どーもどーも夜寝付けない時はひたすら鼻毛を抜きますラーチャえだまめです。今日はコチラの作品を拝見させて頂きました自宅謹慎中(何したんだよ)の方には思わず自宅で映画館気分に浸れるかもしれない??ゴイスーな“アクション映画”がまたまた爆誕してしまいました、その名も【タイラー・レイク -命の奪還-】。

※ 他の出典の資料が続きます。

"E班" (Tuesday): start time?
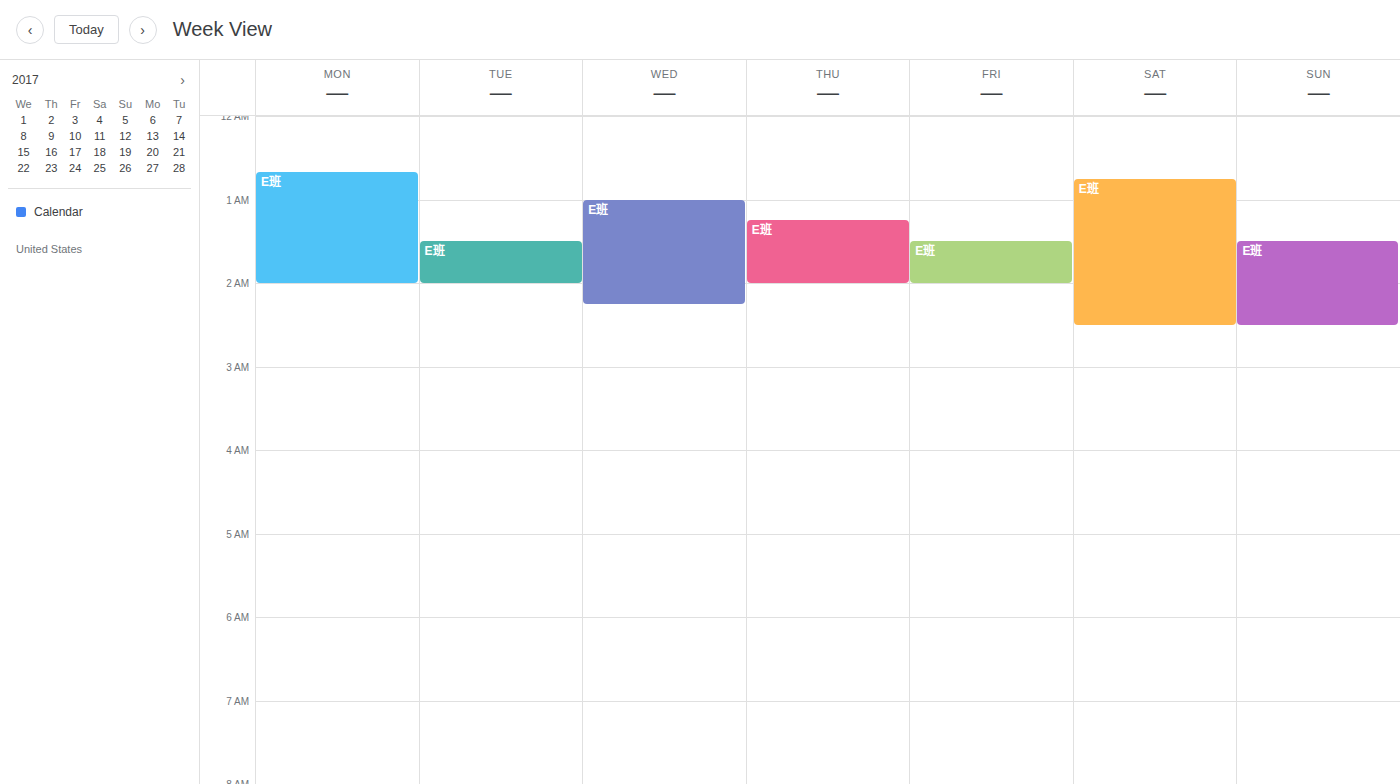
1:30 AM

みんな大好きネットフリックスオリジナル作品でございます。いやーこのご時世に重宝するのがやはりネット配信、という事でGWは自宅でもっぱら映画鑑賞……な方も多いのではないでしょうか、しかも今宵ご紹介するこの……テイラーと言ったらスイフトさんしかちょっとわからないんですけど、、、あ、タイラーさんでしたか大変失礼致しました「タイラー・レイク」という名の“凄腕の雇われ傭兵”が“たった一人”でインドの麻薬王の息子を“救出”して迫りくる敵をバッタバッタとなぎ倒していく……なんだよインドにもコンチネンタルホテルあんのかよと疑いたくもなるタイトルからも「ジョン・ウィック」の親戚なんじゃないかと配信後早くも話題になっているんだとかいないんだとか、とにかくスゴいアクションシーンの数々が拝めるらしいのです。そしてタイラー・レイクを演じますのが去年の東京コミコンにも出陣してくれました、ツーショット撮影会のチケットが即日ソールドアウトでファンだったその日一緒に行く予定だった友達を一人失いました

あの海の神様はもう既にいるんすよー
今ハリウッドで最も“神”に近い男、我らがクリス・ヘムズワースという時点で「あ、これは勝ったな」と早くも勝利宣言してしまうかもしれません「エンドゲーム」で見せたあのアズガルド中の民を恐怖と混乱の腹に陥れた“衝撃的なお姿”から一転、ビシッと黒スーツに身にまといエイリアンを駆逐する“イケてるチャラ男”として見事な逆リバウンド劇を見せた我らがオレ様神様、今作ではそんないつの間にかのコメディ路線から真逆の終始シリアスな役どころを演じております。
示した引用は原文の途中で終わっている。